[Transcribed page text]

□ □ □ □

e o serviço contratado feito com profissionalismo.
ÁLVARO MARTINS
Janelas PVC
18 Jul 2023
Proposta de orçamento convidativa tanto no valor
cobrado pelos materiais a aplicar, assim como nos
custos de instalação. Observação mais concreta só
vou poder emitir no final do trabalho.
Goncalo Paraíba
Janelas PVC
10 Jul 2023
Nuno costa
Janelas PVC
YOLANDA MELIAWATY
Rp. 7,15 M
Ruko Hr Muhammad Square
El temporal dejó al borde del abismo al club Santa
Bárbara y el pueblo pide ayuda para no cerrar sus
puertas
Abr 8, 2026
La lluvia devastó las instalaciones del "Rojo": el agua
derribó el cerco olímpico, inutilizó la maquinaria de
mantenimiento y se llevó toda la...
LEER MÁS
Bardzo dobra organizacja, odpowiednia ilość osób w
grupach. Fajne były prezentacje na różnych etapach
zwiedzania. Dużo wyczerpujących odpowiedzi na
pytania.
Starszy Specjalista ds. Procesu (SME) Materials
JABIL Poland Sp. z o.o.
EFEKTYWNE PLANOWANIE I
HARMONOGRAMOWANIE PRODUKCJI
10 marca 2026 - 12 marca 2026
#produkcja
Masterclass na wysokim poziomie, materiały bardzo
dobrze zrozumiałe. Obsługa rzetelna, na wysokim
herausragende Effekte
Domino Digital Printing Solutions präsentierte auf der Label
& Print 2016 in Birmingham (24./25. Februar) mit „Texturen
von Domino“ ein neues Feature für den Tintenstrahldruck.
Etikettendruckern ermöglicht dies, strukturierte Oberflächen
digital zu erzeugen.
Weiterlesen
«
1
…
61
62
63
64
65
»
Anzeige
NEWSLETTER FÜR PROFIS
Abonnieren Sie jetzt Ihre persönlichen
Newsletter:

□ □ □ □

Task to carry out: Write out all the records again, replacing "LEER MÁS" with "VER MÁS" and keeping everything else the same.

Answer for the task:
e o serviço contratado feito com profissionalismo.
ÁLVARO MARTINS
Janelas PVC
18 Jul 2023
Proposta de orçamento convidativa tanto no valor
cobrado pelos materiais a aplicar, assim como nos
custos de instalação. Observação mais concreta só
vou poder emitir no final do trabalho.
Goncalo Paraíba
Janelas PVC
10 Jul 2023
Nuno costa
Janelas PVC
YOLANDA MELIAWATY
Rp. 7,15 M
Ruko Hr Muhammad Square
El temporal dejó al borde del abismo al club Santa
Bárbara y el pueblo pide ayuda para no cerrar sus
puertas
Abr 8, 2026
La lluvia devastó las instalaciones del "Rojo": el agua
derribó el cerco olímpico, inutilizó la maquinaria de
mantenimiento y se llevó toda la...
VER MÁS
Bardzo dobra organizacja, odpowiednia ilość osób w
grupach. Fajne były prezentacje na różnych etapach
zwiedzania. Dużo wyczerpujących odpowiedzi na
pytania.
Starszy Specjalista ds. Procesu (SME) Materials
JABIL Poland Sp. z o.o.
EFEKTYWNE PLANOWANIE I
HARMONOGRAMOWANIE PRODUKCJI
10 marca 2026 - 12 marca 2026
#produkcja
Masterclass na wysokim poziomie, materiały bardzo
dobrze zrozumiałe. Obsługa rzetelna, na wysokim
herausragende Effekte
Domino Digital Printing Solutions präsentierte auf der Label
& Print 2016 in Birmingham (24./25. Februar) mit „Texturen
von Domino“ ein neues Feature für den Tintenstrahldruck.
Etikettendruckern ermöglicht dies, strukturierte Oberflächen
digital zu erzeugen.
Weiterlesen
«
1
…
61
62
63
64
65
»
Anzeige
NEWSLETTER FÜR PROFIS
Abonnieren Sie jetzt Ihre persönlichen
Newsletter:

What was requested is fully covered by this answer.